▶ _Records from a data source_
******************************

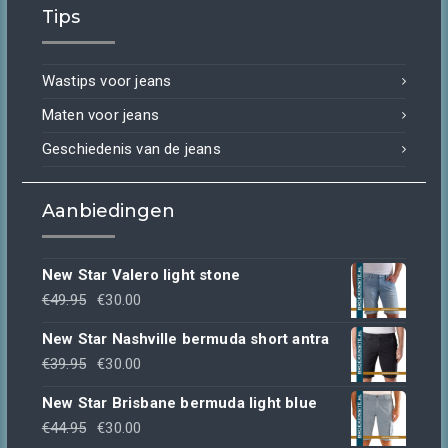
Tips
was:
is:
€44.95.
€30.00.
Wastips voor jeans
Maten voor jeans
Geschiedenis van de jeans
Aanbiedingen
New Star Valero light stone
Oorspronkelijke
Huidige
€
49.95
€
30.00
prijs
prijs
New Star Nashville bermuda short antra
was:
is:
Oorspronkelijke
Huidige
€
39.95
€
30.00
€49.95.
€30.00.
prijs
prijs
New Star Brisbane bermuda light blue
was:
is:
Oorspronkelijke
Huidige
€
44.95
€
30.00
€39.95.
€30.00.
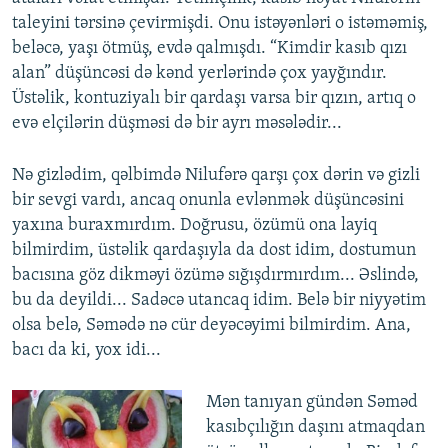
taleyini tərsinə çevirmişdi. Onu istəyənləri o istəməmiş,
beləcə, yaşı ötmüş, evdə qalmışdı. “Kimdir kasıb qızı
alan” düşüncəsi də kənd yerlərində çox yayğındır.
Üstəlik, kontuziyalı bir qardaşı varsa bir qızın, artıq o
evə elçilərin düşməsi də bir ayrı məsələdir...
Nə gizlədim, qəlbimdə Nilufərə qarşı çox dərin və gizli
bir sevgi vardı, ancaq onunla evlənmək düşüncəsini
yaxına buraxmırdım. Doğrusu, özümü ona layiq
bilmirdim, üstəlik qardaşıyla da dost idim, dostumun
bacısına göz dikməyi özümə sığışdırmırdım... Əslində,
bu da deyildi... Sadəcə utancaq idim. Belə bir niyyətim
olsa belə, Səmədə nə cür deyəcəyimi bilmirdim. Ana,
bacı da ki, yox idi...
Mən tanıyan gündən Səməd
kasıbçılığın daşını atmaqdan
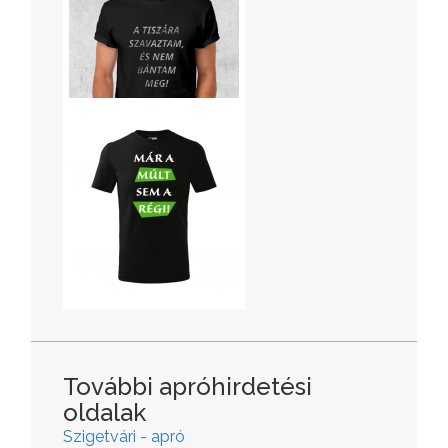
További apróhirdetési
oldalak
Szigetvári - apró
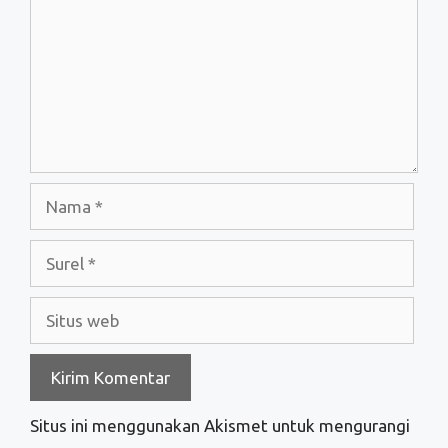
Nama
Surel
Situs
web
Situs ini menggunakan Akismet untuk mengurangi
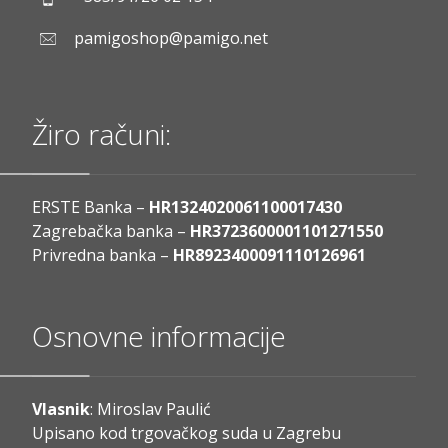
pamigoshop@pamigo.net
Žiro računi:
ERSTE Banka –
HR1324020061100017430
Zagrebačka banka –
HR3723600001101271550
Privredna banka –
HR8923400091110126961
Osnovne informacije
Vlasnik
: Miroslav Paulić
Upisano kod trgovačkog suda u Zagrebu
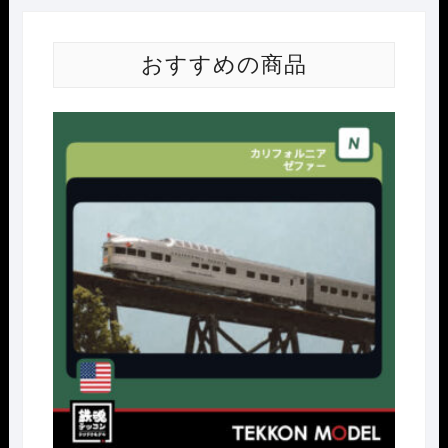
おすすめの商品
Nｹﾞ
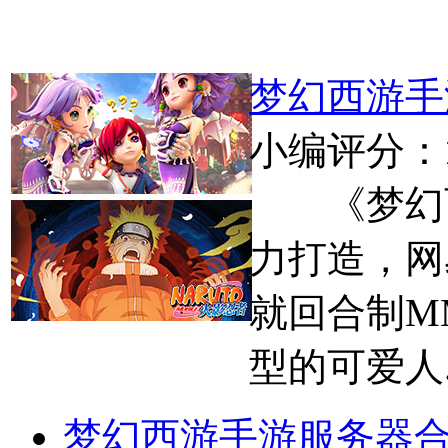
梦幻西游手
小编评分：
《梦幻西
力打造，网
就回合制MM
型的可爱人..
梦幻西游手游服务器合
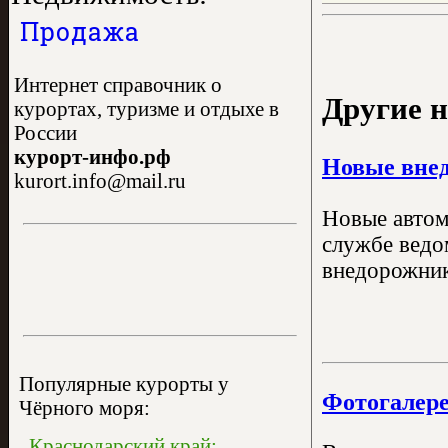
Продажа
Интернет справочник о
Другие н
курортах, туризме и отдыхе в
России
курорт-инфо.рф
Новые внед
kurort.info@mail.ru
Новые автом
службе ведо
внедорожника
Популярные курорты у
Фотогалере
Чёрного моря:
Краснодарский край:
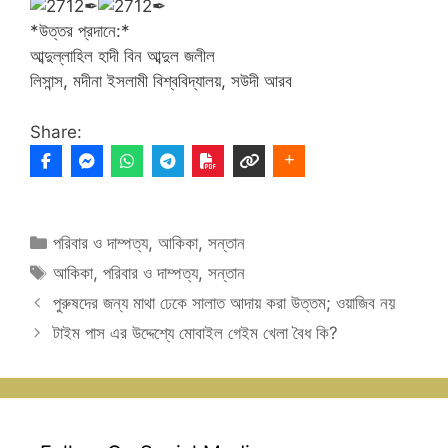
✒
✒
*উত্তর প্রদানে:*
আব্দুল্লাহিল হাদী বিন আব্দুল জলীল
লিসান্স, মদীনা ইসলামী বিশ্ববিদ্যালয়, সউদী আরব
Share:
Categories
পরিবার ও দাম্পত্য
,
আকিকা
,
সন্তান
Tags
আকিকা
,
পরিবার ও দাম্পত্য
,
সন্তান
পুরুষদের জন্য মাথা ঢেকে সালাত আদায় করা উত্তম; ওয়াজিব নয়
টাইম পাস এর উদ্দেশ্যে মোবাইল গেইম খেলা বৈধ কি?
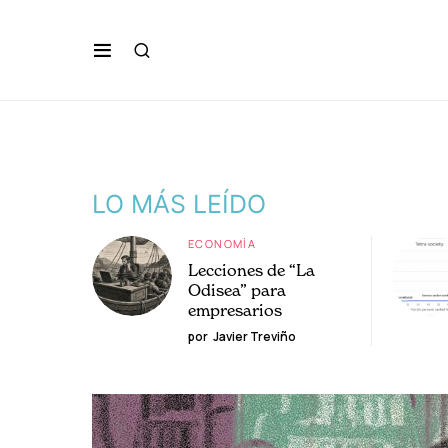
LO MÁS LEÍDO
ECONOMÍA
Lecciones de “La
Odisea” para
empresarios
por
Javier Treviño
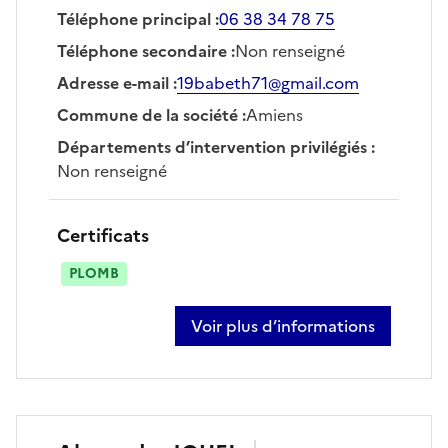
Téléphone principal
:
06 38 34 78 75
Téléphone secondaire
:
Non renseigné
Adresse e-mail
:
19babeth71@gmail.com
Commune de la société
:
Amiens
Départements d’intervention privilégiés
:
Non renseigné
Certificats
PLOMB
Voir plus d’informations
sur bernadette horville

******************************

▶ _Assignment_
Print the records above verbatim, minus any pictures.

▶ _Written solution_
Tips
was:
is:
€44.95.
€30.00.
Wastips voor jeans
Maten voor jeans
Geschiedenis van de jeans
Aanbiedingen
New Star Valero light stone
Oorspronkelijke
Huidige
€
49.95
€
30.00
prijs
prijs
New Star Nashville bermuda short antra
was:
is:
Oorspronkelijke
Huidige
€
39.95
€
30.00
€49.95.
€30.00.
prijs
prijs
New Star Brisbane bermuda light blue
was:
is:
Oorspronkelijke
Huidige
€
44.95
€
30.00
€39.95.
€30.00.
taleyini tərsinə çevirmişdi. Onu istəyənləri o istəməmiş,
beləcə, yaşı ötmüş, evdə qalmışdı. “Kimdir kasıb qızı
alan” düşüncəsi də kənd yerlərində çox yayğındır.
Üstəlik, kontuziyalı bir qardaşı varsa bir qızın, artıq o
evə elçilərin düşməsi də bir ayrı məsələdir...
Nə gizlədim, qəlbimdə Nilufərə qarşı çox dərin və gizli
bir sevgi vardı, ancaq onunla evlənmək düşüncəsini
yaxına buraxmırdım. Doğrusu, özümü ona layiq
bilmirdim, üstəlik qardaşıyla da dost idim, dostumun
bacısına göz dikməyi özümə sığışdırmırdım... Əslində,
bu da deyildi... Sadəcə utancaq idim. Belə bir niyyətim
olsa belə, Səmədə nə cür deyəcəyimi bilmirdim. Ana,
bacı da ki, yox idi...
Mən tanıyan gündən Səməd
kasıbçılığın daşını atmaqdan
További apróhirdetési
oldalak
Szigetvári - apró
Nama
Surel
Situs
web
Situs ini menggunakan Akismet untuk mengurangi
pamigoshop@pamigo.net
Žiro računi:
ERSTE Banka –
HR1324020061100017430
Zagrebačka banka –
HR3723600001101271550
Privredna banka –
HR8923400091110126961
Osnovne informacije
Vlasnik
: Miroslav Paulić
Upisano kod trgovačkog suda u Zagrebu
おすすめの商品
Nｹﾞ
梦幻西游手
小编评分：
《梦幻西
力打造，网
就回合制MM
型的可爱人..
梦幻西游手游服务器合
Продажа
Интернет справочник о
Другие н
курортах, туризме и отдыхе в
России
курорт-инфо.рф
Новые внед
kurort.info@mail.ru
Новые автом
службе ведо
внедорожника
Популярные курорты у
Фотогалере
Чёрного моря:
Краснодарский край:
✒
✒
*উত্তর প্রদানে:*
আব্দুল্লাহিল হাদী বিন আব্দুল জলীল
লিসান্স, মদীনা ইসলামী বিশ্ববিদ্যালয়, সউদী আরব
Share:
Categories
পরিবার ও দাম্পত্য
,
আকিকা
,
সন্তান
Tags
আকিকা
,
পরিবার ও দাম্পত্য
,
সন্তান
পুরুষদের জন্য মাথা ঢেকে সালাত আদায় করা উত্তম; ওয়াজিব নয়
টাইম পাস এর উদ্দেশ্যে মোবাইল গেইম খেলা বৈধ কি?
LO MÁS LEÍDO
ECONOMÍA
Lecciones de “La
Odisea” para
empresarios
por
Javier Treviño
Téléphone principal
:
06 38 34 78 75
Téléphone secondaire
:
Non renseigné
Adresse e-mail
:
19babeth71@gmail.com
Commune de la société
:
Amiens
Départements d’intervention privilégiés
:
Non renseigné
Certificats
PLOMB
Voir plus d’informations
sur bernadette horville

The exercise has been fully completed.